Today the possibility looms of a meeting between President Trump and President Putin, so people are excited. They say Trump has hardened against Russia; America has threatened Russia with tougher sanctions. Might something actually happen?
If you look at Trump’s presentation of the issue since coming into office, you will certainly observe some alteration.
In the early months, he spoke almost as if using Russian talking points, and badmouthed President Zelensky of Ukraine. But he probably registered that the disgusting scene in the Oval Office in February in which he and Vice-President Vance tried publicly to humiliate Zelensky had not been such a brilliant idea.
Trump also became annoyed with Putin for not accepting his ludicrously favourable offer to Russia just like that. This burst out in his telling tweet on May 27: “What Vladimir Putin doesn’t realise is that if it weren’t for me, lots of bad things would already have happened to Russia and I mean REALLY BAD.”
He was accidentally admitting that his idea of peace in Ukraine was to give Russia most of what it wanted, and he had been working hard to that end. Why was friend Vlad not grateful? He felt personally affronted that Putin would often (as he still does) kill some more civilians shortly after one of the two men’s friendly phone calls: “He’ll talk so beautifully, and then he’ll bomb people at night.”

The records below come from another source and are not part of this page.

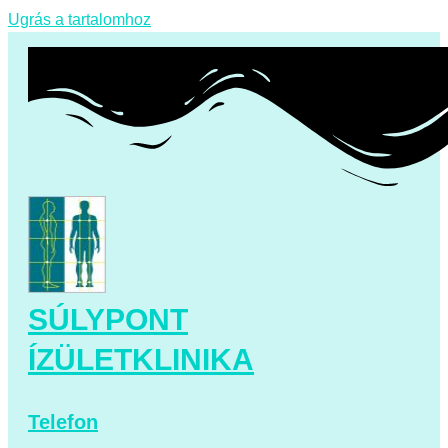
Ugrás a tartalomhoz
SÚLYPONT
ÍZÜLETKLINIKA
Telefon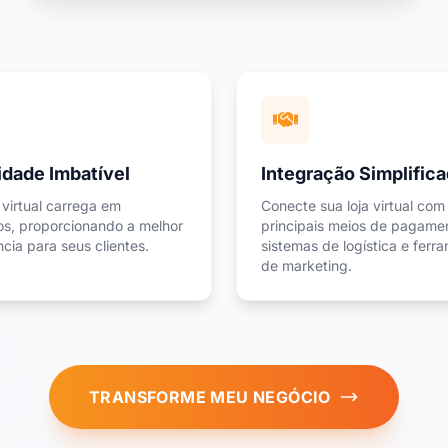
idade Imbatível
Integração Simplific
 virtual carrega em
Conecte sua loja virtual com
s, proporcionando a melhor
principais meios de pagame
cia para seus clientes.
sistemas de logística e ferr
de marketing.
TRANSFORME MEU NEGÓCIO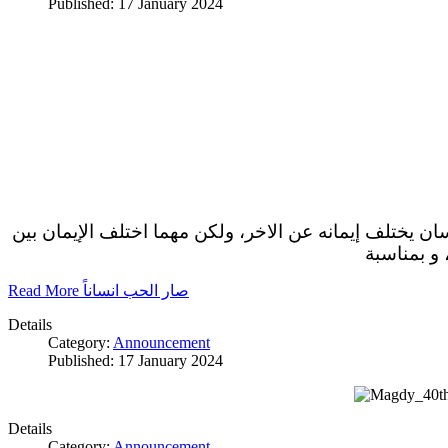
Published: 17 January 2024
سان يختلف إيمانه عن الاخر، ولكن مهما اختلف الإيمان بين
 و بمناسبة
Read More صار الحب انساناً
Details
Category:
Announcement
Published: 17 January 2024
Details
Category:
Announcement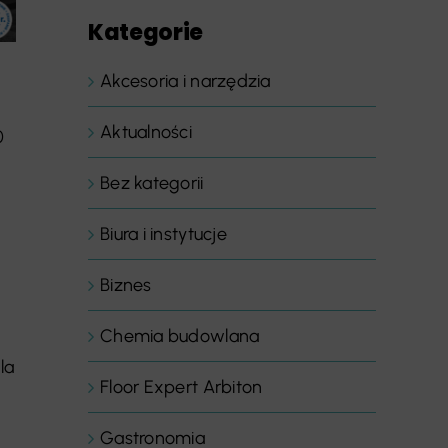
Kategorie
Akcesoria i narzędzia
Aktualności
0
Bez kategorii
Biura i instytucje
Biznes
Chemia budowlana
la
Floor Expert Arbiton
Gastronomia
%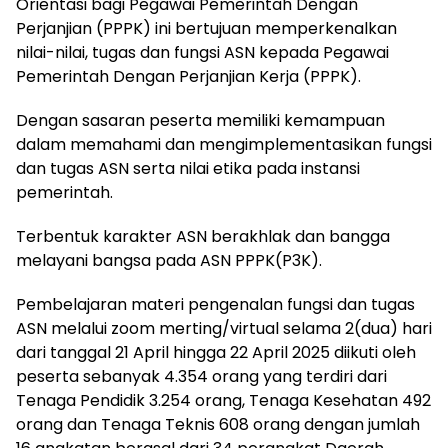
Orientasi bagi Pegawai Pemerintah Dengan
Perjanjian (PPPK) ini bertujuan memperkenalkan
nilai-nilai, tugas dan fungsi ASN kepada Pegawai
Pemerintah Dengan Perjanjian Kerja (PPPK).
Dengan sasaran peserta memiliki kemampuan
dalam memahami dan mengimplementasikan fungsi
dan tugas ASN serta nilai etika pada instansi
pemerintah.
Terbentuk karakter ASN berakhlak dan bangga
melayani bangsa pada ASN PPPK(P3K).
Pembelajaran materi pengenalan fungsi dan tugas
ASN melalui zoom merting/virtual selama 2(dua) hari
dari tanggal 21 April hingga 22 April 2025 diikuti oleh
peserta sebanyak 4.354 orang yang terdiri dari
Tenaga Pendidik 3.254 orang, Tenaga Kesehatan 492
orang dan Tenaga Teknis 608 orang dengan jumlah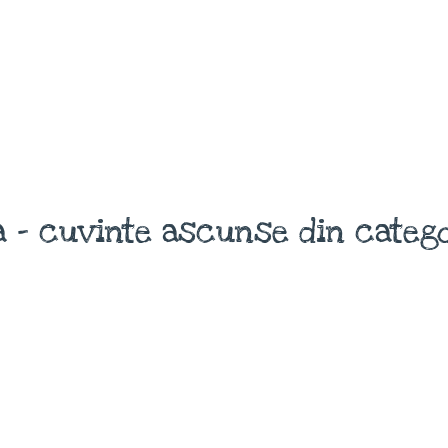
 - cuvinte ascunse din catego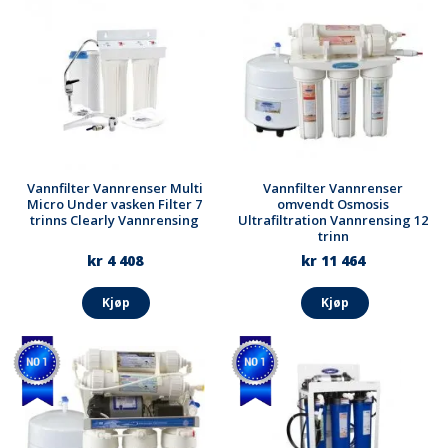
Vannfilter Vannrenser Multi
Vannfilter Vannrenser
Micro Under vasken Filter 7
omvendt Osmosis
trinns Clearly Vannrensing
Ultrafiltration Vannrensing 12
trinn
kr 4 408
kr 11 464
Kjøp
Kjøp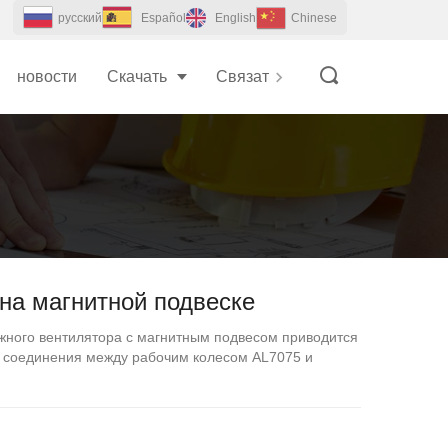
pусский
Español
English
Chinese
новости
Скачать
Связаться с Нами
на магнитной подвеске
жного вентилятора с магнитным подвесом приводится
 соединения между рабочим колесом AL7075 и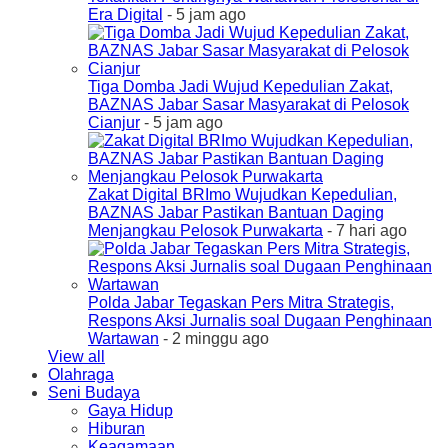
Era Digital
- 5 jam ago
Tiga Domba Jadi Wujud Kepedulian Zakat,
BAZNAS Jabar Sasar Masyarakat di Pelosok
Cianjur
- 5 jam ago
Zakat Digital BRImo Wujudkan Kepedulian,
BAZNAS Jabar Pastikan Bantuan Daging
Menjangkau Pelosok Purwakarta
- 7 hari ago
Polda Jabar Tegaskan Pers Mitra Strategis,
Respons Aksi Jurnalis soal Dugaan Penghinaan
Wartawan
- 2 minggu ago
View all
Olahraga
Seni Budaya
Gaya Hidup
Hiburan
Keagamaan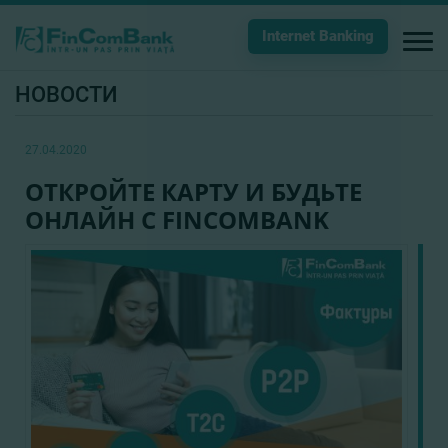
Internet Banking
НОВОСТИ
27.04.2020
ОТКРОЙТЕ КАРТУ И БУДЬТЕ
ОНЛАЙН С FINCOMBANK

Occasional Trump expressions of outrage have continued. But so have his deadlines that pass unnoticed. He has never come through with a major deterrent against Russia. The latest trip to the Kremlin of the president’s envoy, Steve Witkoff, seems to have effaced the sanctions deadline against Russia which Trump claimed, a few days earlier, to have brought forward. One senses that Trump, not Putin, is the one begging for a deal.
Imagine it from Putin’s point of view. Certainly, he wants to keep on the right side of Trump, but he has very different priorities. His quarter of a century in power has been shaped by wishing to rebuild the Russian empire and, in the process, destroy European security as established with the fall of the Soviet Union. In the words of James Sherr, the veteran British-Estonian Russia watcher, Putin sees Ukraine simply as an “amputated vassal” to be subdued. He does not want peace before that work is finished.

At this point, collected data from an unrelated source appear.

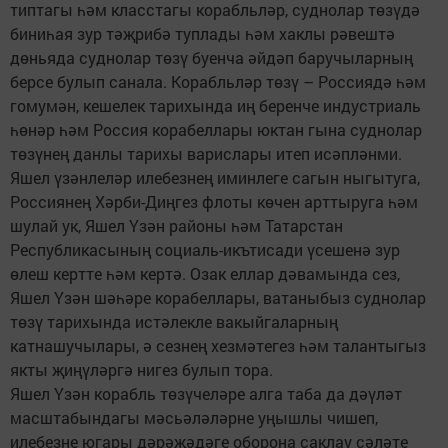
типтагы һәм класстагы корабльләр, суднолар төзүдә
биниһая зур тәҗрибә туплады һәм хаклы рәвештә
дөньяда суднолар төзү буенча әйдәп баручыларның
берсе булып санала. Корабльләр төзү – Россиядә һәм
гомумән, кешелек тарихында иң беренче индустриаль
һөнәр һәм Россия корабеллары юктан гына суднолар
төзүнең данлы тарихы варислары итеп исәпләнми.
Яшел үзәнлеләр илебезнең иминлеге сагын ныгытуга,
Россиянең Хәрби-Диңгез флоты көчен арттыруга һәм
шулай ук, Яшел Үзән районы һәм Татарстан
Республикасының социаль-икътисади үсешенә зур
өлеш кертте һәм кертә. Озак еллар дәвамында сез,
Яшел Үзән шәһәре корабеллары, ватаныбыз суднолар
төзү тарихында истәлекле вакыйгаларның
катнашучылары, ә сезнең хезмәтегез һәм талантыгыз
якты җиңүләргә нигез булып тора.
Яшел Үзән корабль төзүчеләре алга таба да дәүләт
масштабындагы мәсьәләләрне уңышлы чишеп,
илебезне югары дәрәҗәдәге оборона саклау сәләте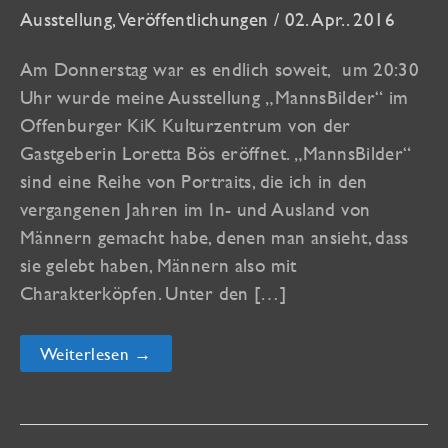
Ausstellung
,
Veröffentlichungen
/
02. Apr.. 2016
Am Donnerstag war es endlich soweit, um 20:30
Uhr wurde meine Ausstellung „MannsBilder“ im
Offenburger KiK Kulturzentrum von der
Gastgeberin Loretta Bös eröffnet. „MannsBilder“
sind eine Reihe von Portraits, die ich in den
vergangenen Jahren im In- und Ausland von
Männern gemacht habe, denen man ansieht, dass
sie gelebt haben, Männern also mit
Charakterköpfen. Unter den […]
„MannsBilder“
Weiterlesen →
Vernissage
im
KiK
in
Offenburg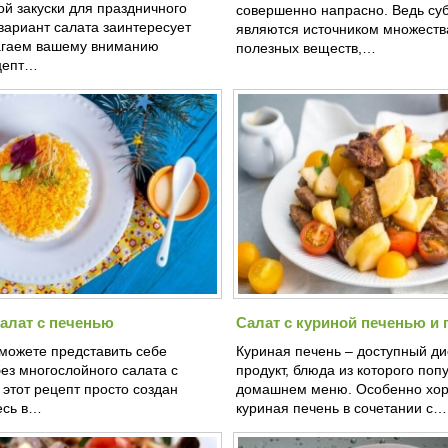
ой закуски для праздничного
совершенно напрасно. Ведь су
 вариант салата заинтересует
являются источником множеств
агаем вашему вниманию
полезных веществ,…
цепт…
алат с печенью
Салат с куриной печенью и 
 можете представить себе
Куриная печень – доступный ди
ез многослойного салата с
продукт, блюда из которого поп
этот рецепт просто создан
домашнем меню. Особенно хо
есь в…
куриная печень в сочетании с…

Conceivably, Putin might want the sort of ceasefire that Trump advocates, but only if he could extract immediate advantage. He is not currently under enormous pressure to stop fighting. He has enough cash and arms (Russia now gets more shells from North Korea than Ukraine gets from the whole of the EU) and, despite losing about 1,000 a day, enough men whom that money can buy.
At the back of his mind is the long-standing Russian belief that the United States is its permanent enemy: so three more years of the Russophile Trump may seem of little account.
Putin will also sense the danger of losing momentum. Like Macbeth, he is “in blood / Stepp’d in so far that, should I wade no more, / Returning were as tedious as go o’er.” Without the joy of victory or the tension of continued combat, Russians will start asking difficult questions of a leader who has demanded so much of them with so little to show for it and has ceded economic and political power to China.
Strange to say, the psychological position of Ukraine is not so dissimilar. It is true that it has far fewer men and resources than Russia. If the issue comes down to attrition alone, it will eventually lose; but the fashion in the West for saying the Ukraine has lost is not borne out by the facts.
More than two years ago, I helped deliver a field ambulance to a stabilisation point near the Bakhmut front. I was told this week that, despite continuous fighting, the total Russian advance in that area since then has been three miles. A year ago, we were all reporting that Pokrovsk was about to fall. Today, despite the Russian 2025 offensive, we are reporting the same thing. Ukrainian advances in drone warfare in that time have been spectacular – though Russia catches up with technology fast. The raids at the end of May which knocked out Russian UAVs, some of them in Russian bases thousands of miles away, were astonishing.